U.S. District Judge Emmet Sullivan was furious Wednesday that the U.S. Postal Service had defied his order to sweep postal processing facilities in 15 states Tuesday to find missing absentee ballots and deliver them on time. The USPS had said in a court document that 300,000 ballots had been scanned into facilities but not scanned out, suggesting they were misplaced.
Instead of complying with Sullivan's order, the USPS kept to its own schedule, raising concerns that tens of thousands of ballots would not be delivered in time to be counted. "It just leaves a bad taste in everyone's mouth for the clock to run out — game's over — and then to find out there was no compliance with a very important court order," Sullivan said. He suggested he would demand a deposition from Postmaster General Louis DeJoy.
Notably, there were 81,000 untraced ballots spread across postal districts in key swing states with a combined 151 electoral votes, The Washington Post reports, though, according to its analysis, the missing ballots "are unlikely to affect the outcome of the presidential race." In many cases, USPS said, the ballots had been hand-sorted and delivered without an exit scan.

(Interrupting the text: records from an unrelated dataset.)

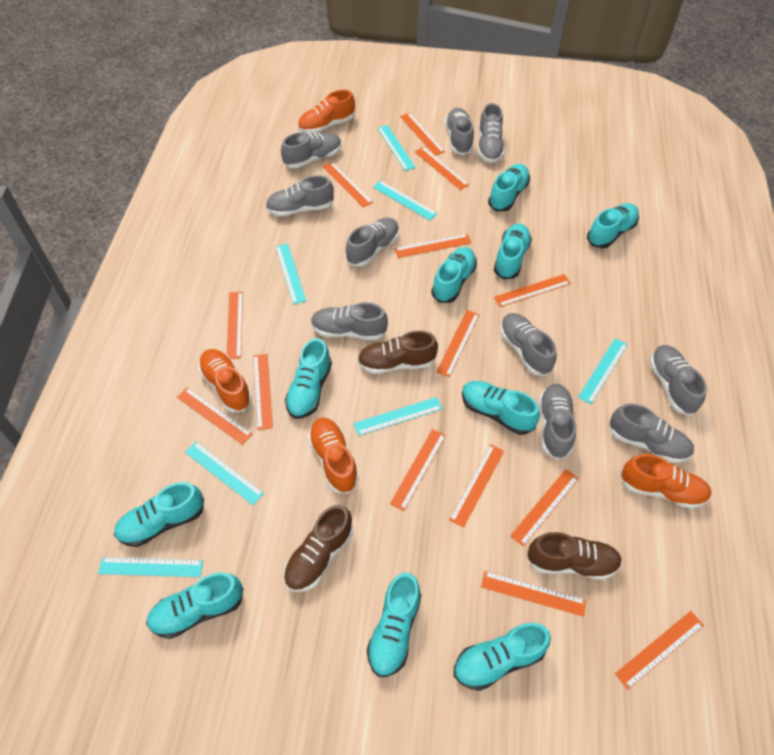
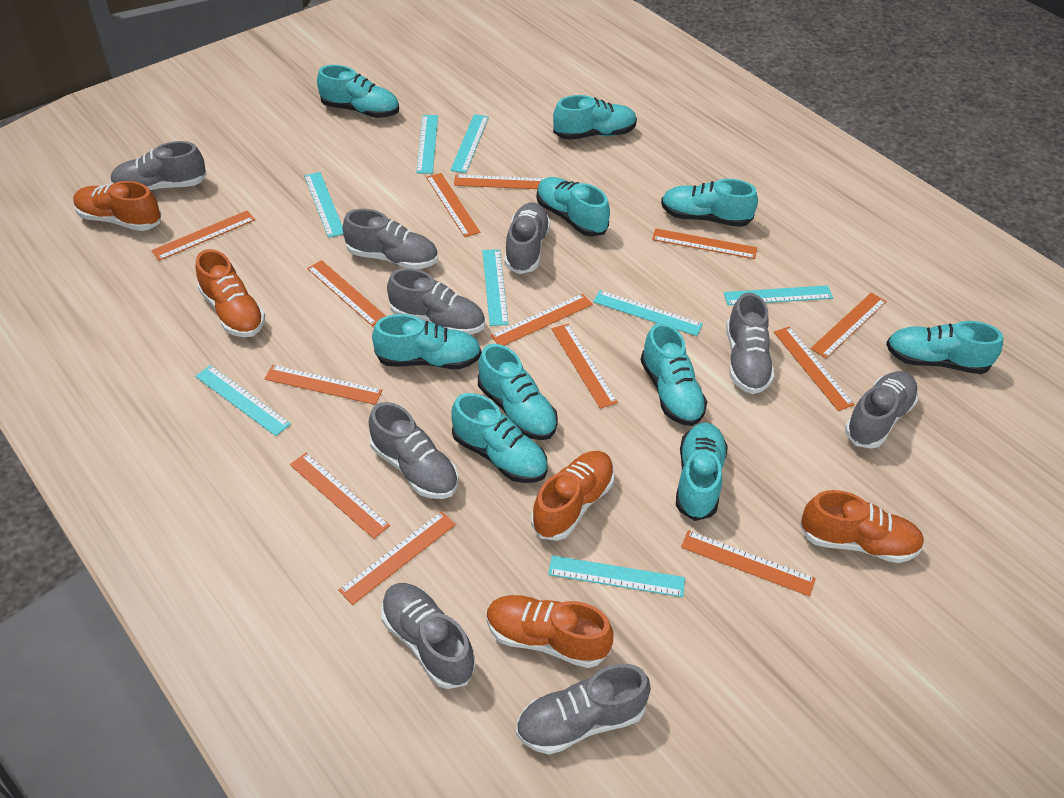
brown shoe: 3 -> 0
grey shoe: 10 -> 9
orange ruler: 14 -> 13
orange shoe: 4 -> 5
turquoise ruler: 7 -> 8

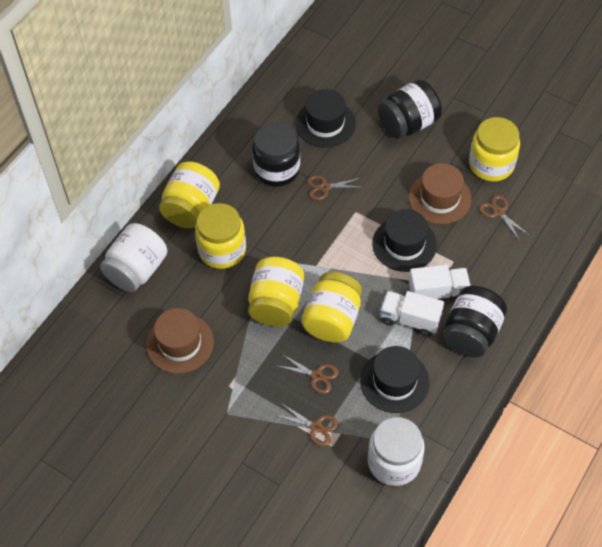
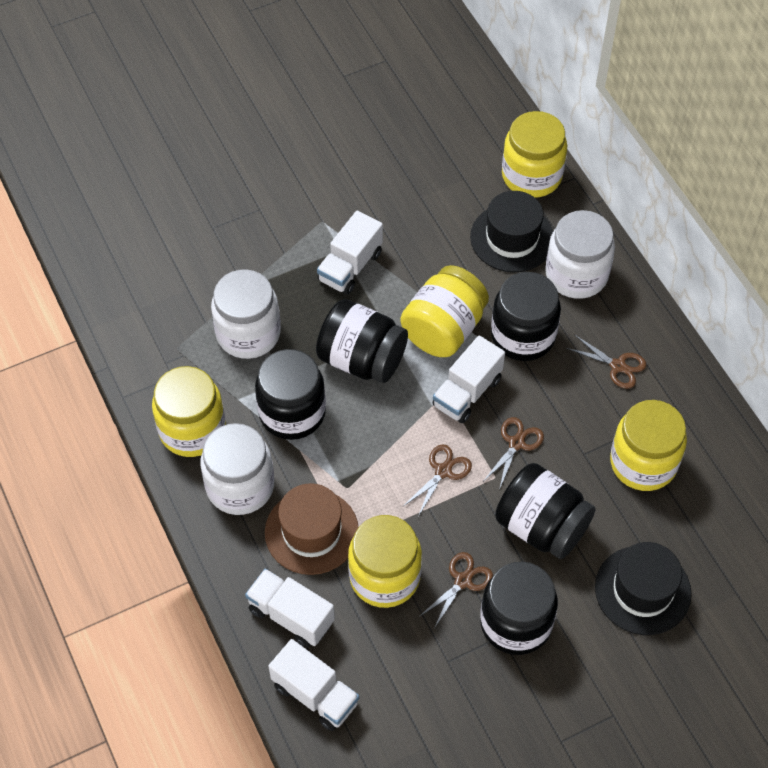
black hat: 3 -> 2
black jar: 3 -> 5
brown hat: 2 -> 1
white jar: 2 -> 3
white truck: 2 -> 4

The USPS did not provide data to indicate how prevalent that practice has been, though it did disclose that 7 percent of ballots in its sorting facilities Tuesday were not delivered in time to be counted.
"Even in a worst-case scenario where all potentially misplaced ballots in a state are permanently lost, those ballots amount to just a fraction of both current two-party vote margins and estimates of the number of outstanding ballots yet to be tallied," the Post reports. In Georgia, for instance, the maximum 6,624 missing votes represent just 8 percent of the margin between President Trump and Democrat Joe Biden.
In other states, though, the number of missing ballots is larger — more than 11,000 in Pennsylvania and 16,000 in Florida — and the untraced absentee votes in Arizona make up 24 percent of the outstanding margin between Biden and Trump, the Post reports. Also, its analysis that "misplaced mail ballots will not be a significant factor in final vote tallies" has the caveat that it might be a factor if "the final presidential vote margins shrink to low three- or four-digit numbers in the coming days." In some states, like Arizona and Georgia that's a distinct possibility.